The race started on a wet track and rain came and went throughout the event, keeping teams guessing about tires choices and race strategies. The rain was responsible for many spins, many wrecks, and many laps spent in the pits by many cars. And in the end, it was how the drivers dealt with the rain that decided winners of the two classes where the championship is not yet decided. Related Articles

Although Audi led from the green flag and the winning Peugeot only passed the first-place Audi when Allan McNish spun in the rain during a full-course caution, a win is a win, and Peugeot earned it by being in the right place—in this case, in second place, and on the track—at the right time.

While fans didn’t get to see the epic ten-hour Peugeot-Audi battle they had hoped for, they still got to see an exciting five-hour skirmish that culminated in an Audi disaster which proved a racing adage: it doesn’t matter who leads the most laps, it matters who leads the last lap.

Audi led from the first lap until lap 169, when Allan McNish spun and lost two positions.

On lap 177, the rain started pouring down. Both Audis came in for rain tires, gaining ground on the Peugeots, which were circulating slowly on slicks. McNish recaptured second coming out of the pits, but didn’t hold it for long.
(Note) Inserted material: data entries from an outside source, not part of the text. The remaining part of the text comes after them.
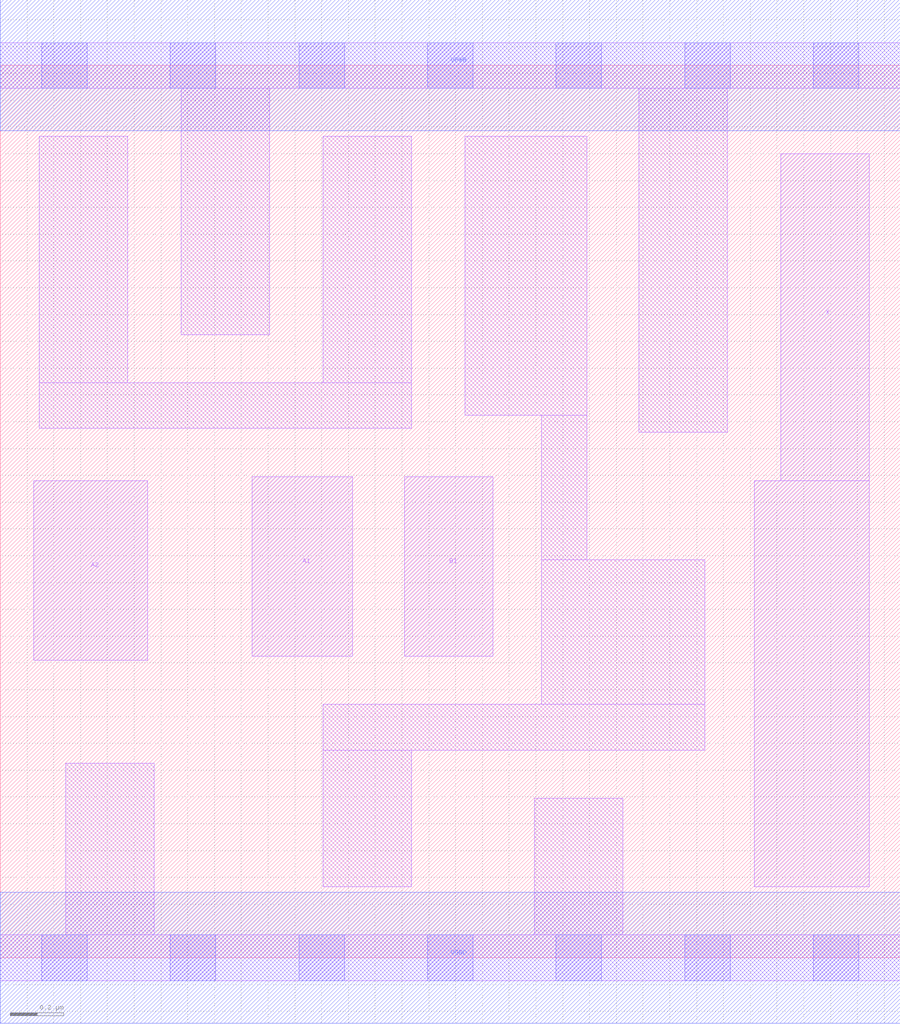
<source format=lef>
# Copyright 2020 The SkyWater PDK Authors
#
# Licensed under the Apache License, Version 2.0 (the "License");
# you may not use this file except in compliance with the License.
# You may obtain a copy of the License at
#
#     https://www.apache.org/licenses/LICENSE-2.0
#
# Unless required by applicable law or agreed to in writing, software
# distributed under the License is distributed on an "AS IS" BASIS,
# WITHOUT WARRANTIES OR CONDITIONS OF ANY KIND, either express or implied.
# See the License for the specific language governing permissions and
# limitations under the License.
#
# SPDX-License-Identifier: Apache-2.0

VERSION 5.7 ;
  NOWIREEXTENSIONATPIN ON ;
  DIVIDERCHAR "/" ;
  BUSBITCHARS "[]" ;
UNITS
  DATABASE MICRONS 200 ;
END UNITS
MACRO sky130_fd_sc_lp__a21o_lp
  CLASS CORE ;
  FOREIGN sky130_fd_sc_lp__a21o_lp ;
  ORIGIN  0.000000  0.000000 ;
  SIZE  3.360000 BY  3.330000 ;
  SYMMETRY X Y R90 ;
  SITE unit ;
  PIN A1
    ANTENNAGATEAREA  0.313000 ;
    DIRECTION INPUT ;
    USE SIGNAL ;
    PORT
      LAYER li1 ;
        RECT 0.940000 1.125000 1.315000 1.795000 ;
    END
  END A1
  PIN A2
    ANTENNAGATEAREA  0.313000 ;
    DIRECTION INPUT ;
    USE SIGNAL ;
    PORT
      LAYER li1 ;
        RECT 0.125000 1.110000 0.550000 1.780000 ;
    END
  END A2
  PIN B1
    ANTENNAGATEAREA  0.376000 ;
    DIRECTION INPUT ;
    USE SIGNAL ;
    PORT
      LAYER li1 ;
        RECT 1.510000 1.125000 1.840000 1.795000 ;
    END
  END B1
  PIN X
    ANTENNADIFFAREA  0.404700 ;
    DIRECTION OUTPUT ;
    USE SIGNAL ;
    PORT
      LAYER li1 ;
        RECT 2.815000 0.265000 3.245000 1.780000 ;
        RECT 2.915000 1.780000 3.245000 3.000000 ;
    END
  END X
  PIN VGND
    DIRECTION INOUT ;
    USE GROUND ;
    PORT
      LAYER met1 ;
        RECT 0.000000 -0.245000 3.360000 0.245000 ;
    END
  END VGND
  PIN VPWR
    DIRECTION INOUT ;
    USE POWER ;
    PORT
      LAYER met1 ;
        RECT 0.000000 3.085000 3.360000 3.575000 ;
    END
  END VPWR
  OBS
    LAYER li1 ;
      RECT 0.000000 -0.085000 3.360000 0.085000 ;
      RECT 0.000000  3.245000 3.360000 3.415000 ;
      RECT 0.145000  1.975000 1.535000 2.145000 ;
      RECT 0.145000  2.145000 0.475000 3.065000 ;
      RECT 0.245000  0.085000 0.575000 0.725000 ;
      RECT 0.675000  2.325000 1.005000 3.245000 ;
      RECT 1.205000  0.265000 1.535000 0.775000 ;
      RECT 1.205000  0.775000 2.630000 0.945000 ;
      RECT 1.205000  2.145000 1.535000 3.065000 ;
      RECT 1.735000  2.025000 2.190000 3.065000 ;
      RECT 1.995000  0.085000 2.325000 0.595000 ;
      RECT 2.020000  0.945000 2.630000 1.485000 ;
      RECT 2.020000  1.485000 2.190000 2.025000 ;
      RECT 2.385000  1.960000 2.715000 3.245000 ;
    LAYER mcon ;
      RECT 0.155000 -0.085000 0.325000 0.085000 ;
      RECT 0.155000  3.245000 0.325000 3.415000 ;
      RECT 0.635000 -0.085000 0.805000 0.085000 ;
      RECT 0.635000  3.245000 0.805000 3.415000 ;
      RECT 1.115000 -0.085000 1.285000 0.085000 ;
      RECT 1.115000  3.245000 1.285000 3.415000 ;
      RECT 1.595000 -0.085000 1.765000 0.085000 ;
      RECT 1.595000  3.245000 1.765000 3.415000 ;
      RECT 2.075000 -0.085000 2.245000 0.085000 ;
      RECT 2.075000  3.245000 2.245000 3.415000 ;
      RECT 2.555000 -0.085000 2.725000 0.085000 ;
      RECT 2.555000  3.245000 2.725000 3.415000 ;
      RECT 3.035000 -0.085000 3.205000 0.085000 ;
      RECT 3.035000  3.245000 3.205000 3.415000 ;
  END
END sky130_fd_sc_lp__a21o_lp
END LIBRARY

</source>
As soon as McNish hit the track he told his team on the radio that the rain was too hard and the stewards needed to call a full-course caution.

Almost simultaneously, McNish and teammate Marco Werner spun, as did Pedro Lamy in the Peugeot, and Robert Bell in the Drayson Lola; the stewards then called a caution. Seven minutes later the stewards red-flagged the race, calling all the cars into the pits until the rain abated.

Four hours later, stewards decided that the track could not be ready by the end of the ten-hour time limit and called the race. Peugeot got the win, while Audi had to be satisfied with third place.